Mehta Ranjana, Pearson Josh T, Mahajan Sumit, Nath Abhinav, Hickey Mark J, Sherman David R, Atkins William M
Departments of Pathobiology and Medicinal Chemistry, University of Washington, Seattle, Washington 98195-7610, USA.
J Biol Chem. 2004 May 21;279(21):22477-82. doi: 10.1074/jbc.M401652200. Epub 2004 Mar 22.
Bacterial glutamine synthetases (GSs) are complex dodecameric oligomers that play a critical role in nitrogen metabolism, converting ammonia and glutamate to glutamine. Recently published reports suggest that GS from Mycobacterium tuberculosis (MTb) may be a therapeutic target (Harth, G., and Horwitz, M. A. (2003) Infect. Immun. 71, 456-464). In some bacteria, GS is regulated via adenylylation of some or all of the subunits within the aggregate; catalytic activity is inversely proportional to the extent of adenylylation. The adenylylation and deadenylylation of GS are catalyzed by adenylyl transferase (ATase). Here, we demonstrate via electrospray ionization mass spectrometry that GS from pathogenic M. tuberculosis is adenylylated by the Escherichia coli ATase. The adenylyl group can be hydrolyzed by snake venom phosphodiesterase to afford the unmodified enzyme. The site of adenylylation of MTb GS by the E. coli ATase is Tyr-406, as indicated by the lack of adenylylation of the Y406F mutant, and, as expected, is based on amino acid sequence alignments. Using electrospray ionization mass spectroscopy methodology, we found that GS is not adenylylated when obtained directly from MTb cultures that are not supplemented with glutamine. Under these conditions, the highly related but non-pathogenic Mycobacterium bovis BCG yields partially ( approximately 25%) adenylylated enzyme. Upon the addition of glutamine to the cultures, the MTb GS becomes significantly adenylylated ( approximately 30%), whereas the adenylylation of M. bovis BCG GS does not change. Collectively, the results demonstrate that MTb GS is a substrate for E. coli ATase, but only low adenylylation states are accessible. This parallels the low adenylylation states observed for GS from mycobacteria and suggests the intriguing possibility that adenylylation in the pathogenic versus non-pathogenic mycobacteria is differentially regulated.
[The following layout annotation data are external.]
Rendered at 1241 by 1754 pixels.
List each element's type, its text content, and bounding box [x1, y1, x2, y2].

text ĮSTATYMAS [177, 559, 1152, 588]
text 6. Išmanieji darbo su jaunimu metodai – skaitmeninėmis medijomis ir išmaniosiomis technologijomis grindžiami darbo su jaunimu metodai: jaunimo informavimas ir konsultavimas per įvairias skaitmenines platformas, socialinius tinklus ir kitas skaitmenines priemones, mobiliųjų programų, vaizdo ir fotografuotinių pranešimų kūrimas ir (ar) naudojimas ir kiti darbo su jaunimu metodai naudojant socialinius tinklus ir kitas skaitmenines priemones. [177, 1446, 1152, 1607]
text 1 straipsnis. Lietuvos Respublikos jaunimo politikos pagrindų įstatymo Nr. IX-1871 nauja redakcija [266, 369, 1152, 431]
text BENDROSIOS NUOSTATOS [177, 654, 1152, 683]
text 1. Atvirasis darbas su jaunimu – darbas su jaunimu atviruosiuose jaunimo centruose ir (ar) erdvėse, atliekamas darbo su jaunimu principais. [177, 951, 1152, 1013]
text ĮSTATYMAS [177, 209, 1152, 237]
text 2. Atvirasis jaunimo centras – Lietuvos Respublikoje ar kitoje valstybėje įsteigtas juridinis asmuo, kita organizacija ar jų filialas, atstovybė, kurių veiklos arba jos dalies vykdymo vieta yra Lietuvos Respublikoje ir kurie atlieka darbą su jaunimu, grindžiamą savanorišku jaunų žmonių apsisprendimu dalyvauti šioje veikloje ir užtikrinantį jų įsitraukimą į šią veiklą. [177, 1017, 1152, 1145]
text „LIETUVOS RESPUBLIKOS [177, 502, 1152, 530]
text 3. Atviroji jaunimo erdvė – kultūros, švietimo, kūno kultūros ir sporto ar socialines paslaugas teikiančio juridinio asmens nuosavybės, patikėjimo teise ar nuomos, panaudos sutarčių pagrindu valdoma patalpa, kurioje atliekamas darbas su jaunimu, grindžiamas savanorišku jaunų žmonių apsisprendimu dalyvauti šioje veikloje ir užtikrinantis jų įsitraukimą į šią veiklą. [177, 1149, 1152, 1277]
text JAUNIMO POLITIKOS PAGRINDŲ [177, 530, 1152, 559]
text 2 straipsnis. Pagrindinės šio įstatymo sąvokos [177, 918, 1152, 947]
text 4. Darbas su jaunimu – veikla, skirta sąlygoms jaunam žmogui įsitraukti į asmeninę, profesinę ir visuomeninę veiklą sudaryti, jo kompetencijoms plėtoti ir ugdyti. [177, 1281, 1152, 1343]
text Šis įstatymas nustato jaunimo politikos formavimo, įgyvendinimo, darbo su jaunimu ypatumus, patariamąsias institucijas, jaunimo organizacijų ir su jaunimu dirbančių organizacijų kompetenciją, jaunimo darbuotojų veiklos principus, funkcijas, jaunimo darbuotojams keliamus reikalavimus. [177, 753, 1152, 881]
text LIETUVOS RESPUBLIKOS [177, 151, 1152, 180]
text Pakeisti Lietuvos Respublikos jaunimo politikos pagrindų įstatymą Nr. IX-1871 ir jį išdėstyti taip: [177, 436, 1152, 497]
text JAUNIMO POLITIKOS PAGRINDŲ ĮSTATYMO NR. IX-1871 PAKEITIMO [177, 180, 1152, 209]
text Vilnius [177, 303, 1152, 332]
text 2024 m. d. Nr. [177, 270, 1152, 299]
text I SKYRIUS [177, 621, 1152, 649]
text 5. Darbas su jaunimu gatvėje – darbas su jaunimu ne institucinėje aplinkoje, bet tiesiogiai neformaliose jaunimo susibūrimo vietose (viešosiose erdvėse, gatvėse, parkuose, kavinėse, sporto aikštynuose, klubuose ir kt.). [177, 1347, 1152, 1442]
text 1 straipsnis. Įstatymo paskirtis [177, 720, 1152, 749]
细菌谷氨酰胺合成酶(GSs)是复杂的十二聚体寡聚体,在氮代谢中起关键作用,将氨和谷氨酸转化为谷氨酰胺。最近发表的报告表明,结核分枝杆菌(MTb)的GS可能是一个治疗靶点(Harth, G., and Horwitz, M. A. (2003) Infect. Immun. 71, 456 - 464)。在一些细菌中,GS通过聚集体内部分或全部亚基的腺苷酸化进行调节;催化活性与腺苷酸化程度成反比。GS的腺苷酸化和去腺苷酸化由腺苷酸转移酶(ATase)催化。在此,我们通过电喷雾电离质谱证明,致病性结核分枝杆菌的GS被大肠杆菌ATase腺苷酸化。腺苷基团可被蛇毒磷酸二酯酶水解,得到未修饰的酶。大肠杆菌ATase对结核分枝杆菌GS的腺苷酸化位点是Tyr-406,Y406F突变体缺乏腺苷酸化表明了这一点,并且正如预期的那样,这是基于氨基酸序列比对得出的。使用电喷雾电离质谱方法,我们发现直接从未添加谷氨酰胺的结核分枝杆菌培养物中获得的GS未被腺苷酸化。在这些条件下,高度相关但无致病性的牛分枝杆菌卡介苗(M. bovis BCG)产生部分(约25%)腺苷酸化的酶。向培养物中添加谷氨酰胺后,结核分枝杆菌GS显著腺苷酸化(约30%),而牛分枝杆菌卡介苗GS的腺苷酸化没有变化。总体而言,结果表明结核分枝杆菌GS是大肠杆菌ATase的底物,但只能达到低腺苷酸化状态。这与分枝杆菌GS观察到的低腺苷酸化状态相似,并暗示了致病性与非致病性分枝杆菌中腺苷酸化受到差异调节的有趣可能性。